А теперь в одночасье вернулся к активной жизни, точно меня, как в старые времена на английском флоте, обманом забрили в матросы. Странное дело, но, потеряв все, я точно лет тридцать сбросил. Ничего, скоро выветрится. (Адреналин полезен при любой погоде — не то что прозорливость.)
Мой район погрузился до крыш в… скажем прямо, в говно. Чем не генеральная репетиция смерти? И все же — по крайней мере, поначалу — я чувствовал сладость жизни, потому что снова оказался кому-то нужен.
Как все это приключилось, я толком не понимал. Зато откуда-то знал, что делать теперь.
Барт Тарлтон помахал фонариком — мол, плыви мимо, оставь нас на крыше нашего гаража.
— Еще кто-нибудь появится. Она пока… не готова, — сказал он и осветил лучом Кэтлин — та, сидя на корточках, раскладывала на белом гравии, которым была посыпана крыша, намокшие детские фотографии.
— Кейт запасла уйму пластиковой пленки, — печально сказал Барт. — Она занята: надо все карточки Кэролайн запаковать. Твердит: «Сначала главное». Спасибо, что заглянул, приятель, но мы должны пройти этот этап. Что дальше, а? — он встряхнул головой. — Да, Митч, вот еще что, — крикнул он вслед, — слава богу, твой отец не дожил. Я знаю, что он души не чаял в вашем доме.
Поразительно: пока его жена играла в дочки-матери, Барт припомнил моего отца.
Верно, если бы папа сейчас воскрес, то тут же умер бы во второй раз.

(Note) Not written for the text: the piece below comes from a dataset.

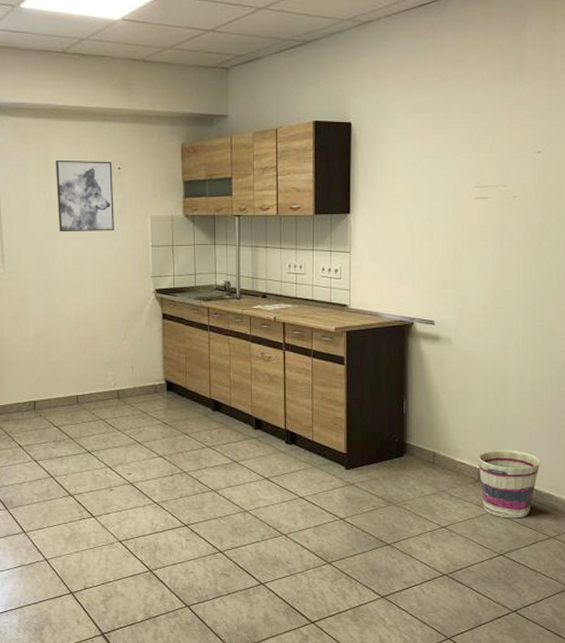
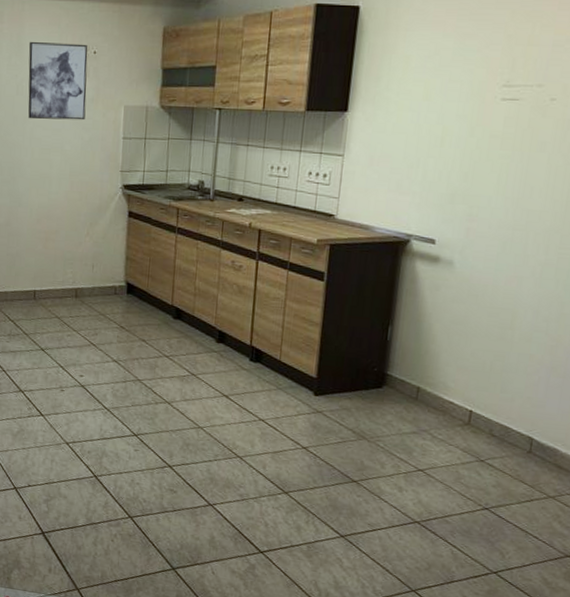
basket: present [477,449,541,519] -> none [470,390,548,472]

В 1950 году он порядком переплатил за наш каменный особняк, чтобы я с детства был не хуже других. Наша улица славилась нейрохирургами и президентами колледжей, а мой отец всего лишь заведовал «королевством туфель». Чтобы внести непомерный первоначальный взнос за наш особняк в колониальном стиле — 1939 года постройки, кстати, — он охотно простоял бы на коленях хоть полвека перед самыми уродливыми ногами Риверсайда.

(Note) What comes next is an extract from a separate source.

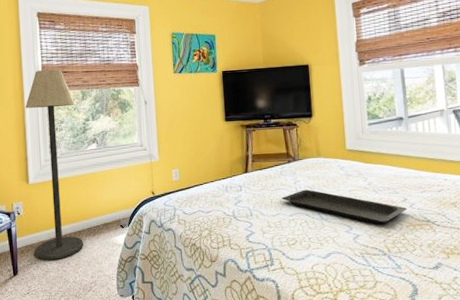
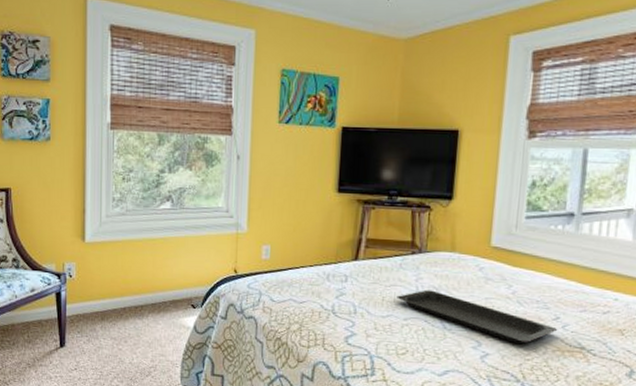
floor lamp: present [25,69,83,260] -> none [86,101,150,335]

Сбылась ли папина мечта? Сбылась: я прожигал жизнь вместе с сыновьями настоятеля нашей епископальной церкви. Это были малолетние преступники — зато платиновые блондины. Мы играли в баскетбол, гоняли наперегонки на моторках, познали сорта виски на профессиональном уровне. И все равно соседи не называли моего отца иначе как Коннели-Туфля. «Значит, я в своем деле дока», — улыбался мой кроткий папа. Наш дом он нарек «тенистым долом» дверь покрасил в помидорно-красный цвет. Приятели не ставили мне это в вину. Я был щуплый, вечно всех веселил, а на первые роли не претендовал — знал, что бесполезно. И всегда выпроваживал дружков, когда папа, вернувшись с работы поздно и подшофе, заводил свою пластинку: «Лучшие ножки города? Послушайте меня: у молодой Дайаны дю Прес пальчики греческой богини. Видеть эти пальчики, прикасаться к ним, служить им — высшее счастье».